| About this task |
Please copy out every one of the following lines word for word, keeping each one exactly as it stands.

| Task material |
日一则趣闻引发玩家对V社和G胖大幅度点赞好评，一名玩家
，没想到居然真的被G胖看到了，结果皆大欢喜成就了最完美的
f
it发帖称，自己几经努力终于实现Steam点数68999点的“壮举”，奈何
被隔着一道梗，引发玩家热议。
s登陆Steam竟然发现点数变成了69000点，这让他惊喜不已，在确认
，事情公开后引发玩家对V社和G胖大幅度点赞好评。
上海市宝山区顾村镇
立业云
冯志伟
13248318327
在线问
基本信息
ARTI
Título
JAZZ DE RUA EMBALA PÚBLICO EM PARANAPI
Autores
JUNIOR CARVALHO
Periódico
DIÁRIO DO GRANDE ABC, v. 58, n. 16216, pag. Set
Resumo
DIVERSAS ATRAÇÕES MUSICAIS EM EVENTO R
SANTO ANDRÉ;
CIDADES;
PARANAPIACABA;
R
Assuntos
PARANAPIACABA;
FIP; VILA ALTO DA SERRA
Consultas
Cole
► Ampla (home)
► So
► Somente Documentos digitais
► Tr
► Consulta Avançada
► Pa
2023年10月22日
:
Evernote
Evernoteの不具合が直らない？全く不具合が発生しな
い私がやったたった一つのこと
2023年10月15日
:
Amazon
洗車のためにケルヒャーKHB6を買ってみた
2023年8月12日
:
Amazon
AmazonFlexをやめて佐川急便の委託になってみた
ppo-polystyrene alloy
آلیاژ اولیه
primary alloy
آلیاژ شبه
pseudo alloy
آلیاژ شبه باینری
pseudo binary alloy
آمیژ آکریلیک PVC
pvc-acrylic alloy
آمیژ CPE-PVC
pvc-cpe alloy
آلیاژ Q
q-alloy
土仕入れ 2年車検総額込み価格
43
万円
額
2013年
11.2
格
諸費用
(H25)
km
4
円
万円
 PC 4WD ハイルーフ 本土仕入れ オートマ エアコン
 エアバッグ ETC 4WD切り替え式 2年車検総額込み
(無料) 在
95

| Expected output |
日一则趣闻引发玩家对V社和G胖大幅度点赞好评，一名玩家
，没想到居然真的被G胖看到了，结果皆大欢喜成就了最完美的
f
it发帖称，自己几经努力终于实现Steam点数68999点的“壮举”，奈何
被隔着一道梗，引发玩家热议。
s登陆Steam竟然发现点数变成了69000点，这让他惊喜不已，在确认
，事情公开后引发玩家对V社和G胖大幅度点赞好评。
上海市宝山区顾村镇
立业云
冯志伟
13248318327
在线问
基本信息
ARTI
Título
JAZZ DE RUA EMBALA PÚBLICO EM PARANAPI
Autores
JUNIOR CARVALHO
Periódico
DIÁRIO DO GRANDE ABC, v. 58, n. 16216, pag. Set
Resumo
DIVERSAS ATRAÇÕES MUSICAIS EM EVENTO R
SANTO ANDRÉ;
CIDADES;
PARANAPIACABA;
R
Assuntos
PARANAPIACABA;
FIP; VILA ALTO DA SERRA
Consultas
Cole
► Ampla (home)
► So
► Somente Documentos digitais
► Tr
► Consulta Avançada
► Pa
2023年10月22日
:
Evernote
Evernoteの不具合が直らない？全く不具合が発生しな
い私がやったたった一つのこと
2023年10月15日
:
Amazon
洗車のためにケルヒャーKHB6を買ってみた
2023年8月12日
:
Amazon
AmazonFlexをやめて佐川急便の委託になってみた
ppo-polystyrene alloy
آلیاژ اولیه
primary alloy
آلیاژ شبه
pseudo alloy
آلیاژ شبه باینری
pseudo binary alloy
آمیژ آکریلیک PVC
pvc-acrylic alloy
آمیژ CPE-PVC
pvc-cpe alloy
آلیاژ Q
q-alloy
土仕入れ 2年車検総額込み価格
43
万円
額
2013年
11.2
格
諸費用
(H25)
km
4
円
万円
 PC 4WD ハイルーフ 本土仕入れ オートマ エアコン
 エアバッグ ETC 4WD切り替え式 2年車検総額込み
(無料) 在
95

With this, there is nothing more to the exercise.